| Provided passage |
[rabbitmq-discuss] Clustering question

Fri Sep 26 16:23:01 BST 2008

Ben Hood wrote:
> Dmitriy,
> 
> On Fri, Sep 19, 2008 at 4:59 PM, Dmitriy Samovskiy
> wrote:
>>> Were there any mnesia-related errors in the logs?
>> Yes, I see ** ERROR ** mnesia_event got {inconsistent_database,
>> running_partitioned_network in rabbit.log. My bad for writing to the list without looking
>> in the logs...
> 
I spent some time this week trying to understand this issue better. Please note however 
that I am not an Erlang expert, and it's quite possible I got it all wrong.

RabbitMQ Cluster consisting of 2 nodes running on 2 hosts will enter 
"{inconsistent_database, running_partitioned_network}" state any time when network 
connectivity between the hosts is lost for sufficiently long period of time *and* then 
restored *while* rabbit nodes remain up and running (connectivity loss must be long enough 
for rabbit to notice this). After this happens, mnesia tables will no longer be 
replicated. Which for us effectively means cluster is no longer a cluster - each rabbit 
node now acts as a standalone broker.

| Dataset entries |

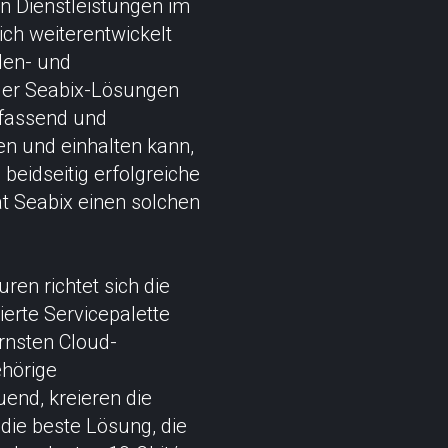
an Dienstleistungen im
ich weiterentwickelt
den- und
der Seabix-Lösungen
umfassend und
en und einhalten kann,
 beidseitig erfolgreiche
t Seabix einen solchen
ren richtet sich die
erte Servicepalette
rnsten Cloud-
ehörige
uend, kreieren die
 die beste Lösung, die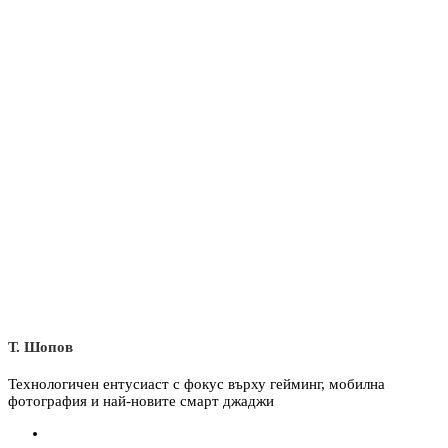
Т. Шопов
Технологичен ентусиаст с фокус върху гейминг, мобилна
фотография и най-новите смарт джаджи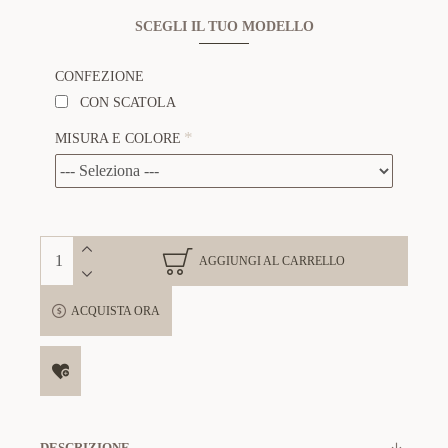
SCEGLI IL TUO MODELLO
CONFEZIONE
CON SCATOLA
MISURA E COLORE
AGGIUNGI AL CARRELLO
ACQUISTA ORA
DESCRIZIONE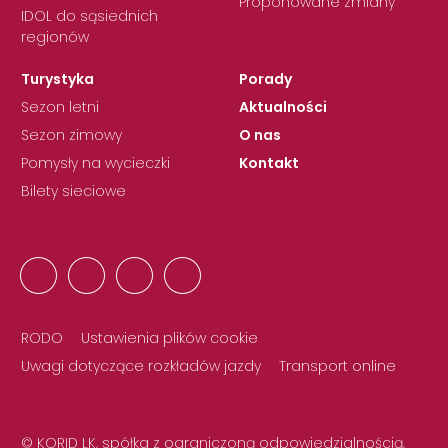
Proponowane zmiany
IDOL do sąsiednich
regionów
Turystyka
Porady
Sezon letni
Aktualności
Sezon zimowy
O nas
Pomysły na wycieczki
Kontakt
Bilety sieciowe
RODO
Ustawienia plików cookie
Uwagi dotyczące rozkładów jazdy
Transport online
© KORID LK, spółka z ograniczoną odpowiedzialnością,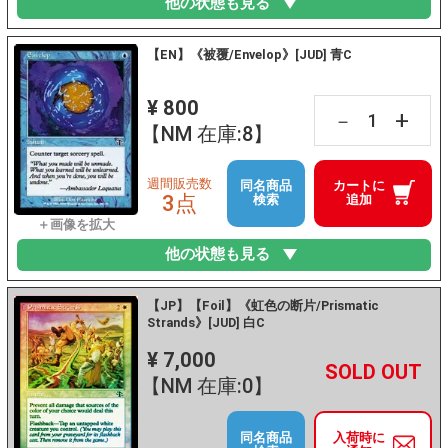
他の状態も見る
【EN】《被覆/Envelop》[JUD] 青C
¥ 800
+
－
【NM 在庫:8】
週間販売数
同名商品
カートに
3点
検索
追加
他の状態も見る
【JP】【Foil】《虹色の断片/Prismatic
Strands》[JUD] 白C
¥ 7,000
+
－
【NM 在庫:0】
同名商品
入荷時に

| To do |
Write out the whole RabbitMQ clustering thread above word for word.

| Solution for this task |
[rabbitmq-discuss] Clustering question

Fri Sep 26 16:23:01 BST 2008

Ben Hood wrote:
> Dmitriy,
> 
> On Fri, Sep 19, 2008 at 4:59 PM, Dmitriy Samovskiy
> wrote:
>>> Were there any mnesia-related errors in the logs?
>> Yes, I see ** ERROR ** mnesia_event got {inconsistent_database,
>> running_partitioned_network in rabbit.log. My bad for writing to the list without looking
>> in the logs...
> 
I spent some time this week trying to understand this issue better. Please note however 
that I am not an Erlang expert, and it's quite possible I got it all wrong.

RabbitMQ Cluster consisting of 2 nodes running on 2 hosts will enter 
"{inconsistent_database, running_partitioned_network}" state any time when network 
connectivity between the hosts is lost for sufficiently long period of time *and* then 
restored *while* rabbit nodes remain up and running (connectivity loss must be long enough 
for rabbit to notice this). After this happens, mnesia tables will no longer be 
replicated. Which for us effectively means cluster is no longer a cluster - each rabbit 
node now acts as a standalone broker.